He could see it as if in slow motion, someone else's child being swept over rapids just yards downstream.
On that quiet April 14 evening, Steve Rogge knew there was only one choice — jump in.
“It was just that one moment that conditions were just right,” he said. “The water is a lot colder than it looks, and there's a big hole right there. The water was over my head, and there are boulders underneath. I remember sitting with my wife. This kid started getting closer to the rapids.”
The Rogge family had gone out for some relaxation and fun by the Animas River just upstream from the All Veterans' Memorial Park. The river narrows abruptly in that section. Rapids cascade down into a deep churning pool before the river widens again. It is a span of no more than 30 yards.
“When he hit the pool, he just started flailing,” Rogge said. “It was just as I turned around. He was being sucked under. He went down, and he wasn't coming back up.”
Rogge reached for the boy's leg. He missed.
He reached a second time, and the boy was still inches beyond his reach.
“He was flailing, barely,” Rogge said. “Then I grabbed his leg.”
His wife, Diana Rogge, recalled the incident from a different vantage point.
“He pulled (the boy) up out of the water,” she said. “It looked like (Steve) was holding a bag of potatoes. The look of terror on that kid's face ... he couldn't stand.”
Steve Rogge said that he never found out the boy's name. The boy's family ran down the riverbank once he was ashore.
The boy coughed up water and suffered some bruises but was otherwise uninjured, said Steve Rogge.
Although the April 14 incident ended happily, the Rogges said that people just don't know how dangerous the river can be.
“There were several people out here, families,” said Steve Rogge. “I think the message needs to get out. This is also the time when this water can be very deceptive. It's the times of year where we get lulled into a false sense of security. The water was moving fast, and it was cold. I couldn't stop. I had to put my feet out and bounce along the bottom. I picked his head up out of the water. By all means, come by the river, but always keep that in the back of your head.”
City officials agree.
“Spring runoff is no time to be playing in or around a river,” said Mayor Tommy Roberts in a Wednesday phone interview. “Parents need to be cautious. The river is going to be rising much higher and flowing faster in the next month or so.”
Roberts suggested that those interested in rafting or other river activities participate in Riverfest, held May 24 to 26 at Berg Park and Animas River Park in Farmington.
“I've never had a bad experience around the water, but I know enough people that have drowned,” Roberts said. “I can recall at least two occasions (growing up) where classmates drowned.”
Councilwoman Mary Fischer echoed Roberts' comments.

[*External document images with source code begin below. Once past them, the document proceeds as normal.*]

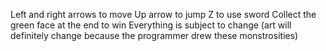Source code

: Left and right arrows to move
Up arrow to jump
Z to use sword
Collect the green face at the end to win
Everything is subject to change (art will definitely change because the programmer drew these monstrosities)
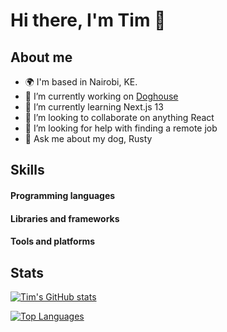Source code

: # Hi there, I'm Tim 👋

## About me
- 🌍  I'm based in Nairobi, KE.
- 🔭 I’m currently working on [Doghouse](https://beta.doghouse.ke)
- 🌱 I’m currently learning Next.js 13
- 👯 I’m looking to collaborate on anything React
- 🤔 I’m looking for help with finding a remote job
- 💬 Ask me about my dog, Rusty

## Skills
#### Programming languages
#### Libraries and frameworks
#### Tools and platforms


## Stats
  [![Tim's GitHub stats](https://github-readme-stats-timonjagi.vercel.app/api?username=timonjagi&show_icons=true&theme=radical&33)](https://github.com/timonjagi/github-readme-stats)

  [![Top Languages](https://github-readme-stats.vercel-timonjagi.app/api/top-langs/?username=timonjagi&show_icons=true&theme=radical&44)](https://github.com/timonjagi/github-readme-stats)

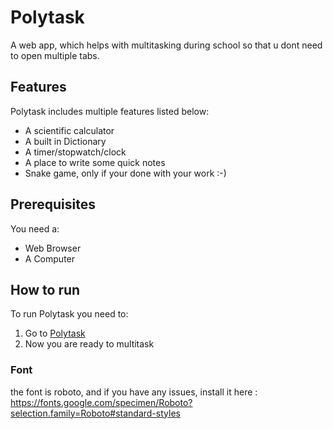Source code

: # Polytask
A web app, which helps with multitasking during school so that u dont need to open multiple tabs.

## Features
Polytask includes multiple features listed below:
- A scientific calculator
- A built in Dictionary
- A timer/stopwatch/clock
- A place to write some quick notes
- Snake game, only if your done with your work :-)


## Prerequisites
You need a:
- Web Browser
- A Computer

## How to run
To run Polytask you need to:
1. Go to [Polytask](https://polytask.github.io/)
2. Now you are ready to multitask

### Font
the font is roboto, and if you have any issues, install it here :
https://fonts.google.com/specimen/Roboto?selection.family=Roboto#standard-styles
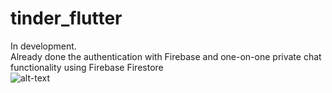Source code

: # tinder_flutter
In development.  
Already done the authentication with Firebase and one-on-one private chat functionality using Firebase Firestore  
![alt-text](https://github.com/ptuzinek/tinder_flutter/blob/master/Tinder_chat.gif)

“Springtime is always a dangerous time in the river,” she said in a Wednesday phone interview. “It's really not for the novice. Those currents are deceptive, and people can get trapped before they realize that they're in trouble.”
Jeremy Dugan, an engineer with the Farmington Fire Department, has been involved in swiftwater river rescues.
“This time of year, conditions are unpredictable,” Dugan said. “It changes from day to day. It's extremely cold, and there's a fair amount of debris in the water. They've got an 85 degree day, and they don't understand that the water was snow less then 24 hours ago. It's moving fast so it doesn't get that far above freezing.”
In those conditions, hypothermia can rob the body of its strength in mere minutes, he said.
The area upstream from the All Veterans' Memorial Park can be a particular problem, Dugan said.
“In July and August when the water is low, it's relatively benign,” he said. “People don't understand that it changes. Education is the most important thing.”
Dugan suggested that residents check water flow rates on the U.S. Geological Survey's website at http://waterwatch.usgs.gov.
The site has an interactive map where anyone can get real time water flow rates in cubic feet per second.
A flow rate of about 200 cubic feet per second is relatively safe, Dugan said. A rate of 2,000 cubic feet per second can be deadly.
The gauge on the Animas River in Farmington registered a rate of 1,460 cubic feet per second on Wednesday.
Although water levels and flow rates fall dramatically by July, snowpack levels vary from year to year, Dugan said.
“A few years ago, we had a record snowpack,” he said. “We had at least a dozen different rescue calls because of the snow melt into July. Gear in the river is essential. A life jacket is so critical. It's almost like biking without a helmet.”